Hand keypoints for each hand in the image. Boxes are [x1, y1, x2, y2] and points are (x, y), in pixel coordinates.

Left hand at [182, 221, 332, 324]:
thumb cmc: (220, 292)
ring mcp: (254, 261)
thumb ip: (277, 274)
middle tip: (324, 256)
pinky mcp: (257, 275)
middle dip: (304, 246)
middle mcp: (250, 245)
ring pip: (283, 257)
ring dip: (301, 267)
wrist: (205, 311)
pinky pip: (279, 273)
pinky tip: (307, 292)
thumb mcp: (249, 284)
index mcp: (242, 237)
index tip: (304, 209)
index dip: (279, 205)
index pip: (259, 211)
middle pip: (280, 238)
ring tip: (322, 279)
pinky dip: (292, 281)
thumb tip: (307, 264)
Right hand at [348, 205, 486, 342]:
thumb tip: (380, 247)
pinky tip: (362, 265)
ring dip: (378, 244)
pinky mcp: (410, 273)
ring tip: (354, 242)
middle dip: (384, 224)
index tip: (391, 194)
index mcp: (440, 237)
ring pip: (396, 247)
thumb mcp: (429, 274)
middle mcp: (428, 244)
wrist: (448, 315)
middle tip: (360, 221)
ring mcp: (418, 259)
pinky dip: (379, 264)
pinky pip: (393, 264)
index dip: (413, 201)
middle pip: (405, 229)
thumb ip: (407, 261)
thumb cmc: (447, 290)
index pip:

• • • •

(Exercise requirements):
Having located the line containing "middle dip: (304, 246)", set it down along with every line after it through the end of the data, reproducing each exactly.

(Task response):
middle dip: (304, 246)
middle mcp: (250, 245)
ring pip: (283, 257)
ring dip: (301, 267)
wrist: (205, 311)
pinky pip: (279, 273)
pinky tip: (307, 292)
thumb mcp: (249, 284)
index mcp: (242, 237)
index tip: (304, 209)
index dip: (279, 205)
index pip: (259, 211)
middle pip: (280, 238)
ring tip: (322, 279)
pinky dip: (292, 281)
thumb tip: (307, 264)
Right hand at [348, 205, 486, 342]:
thumb tip: (380, 247)
pinky tip: (362, 265)
ring dip: (378, 244)
pinky mcp: (410, 273)
ring tip: (354, 242)
middle dip: (384, 224)
index tip: (391, 194)
index mcp: (440, 237)
ring pip: (396, 247)
thumb mcp: (429, 274)
middle mcp: (428, 244)
wrist: (448, 315)
middle tip: (360, 221)
ring mcp: (418, 259)
pinky dip: (379, 264)
pinky pip: (393, 264)
index dip: (413, 201)
middle pip: (405, 229)
thumb ip: (407, 261)
thumb cmc: (447, 290)
index pip:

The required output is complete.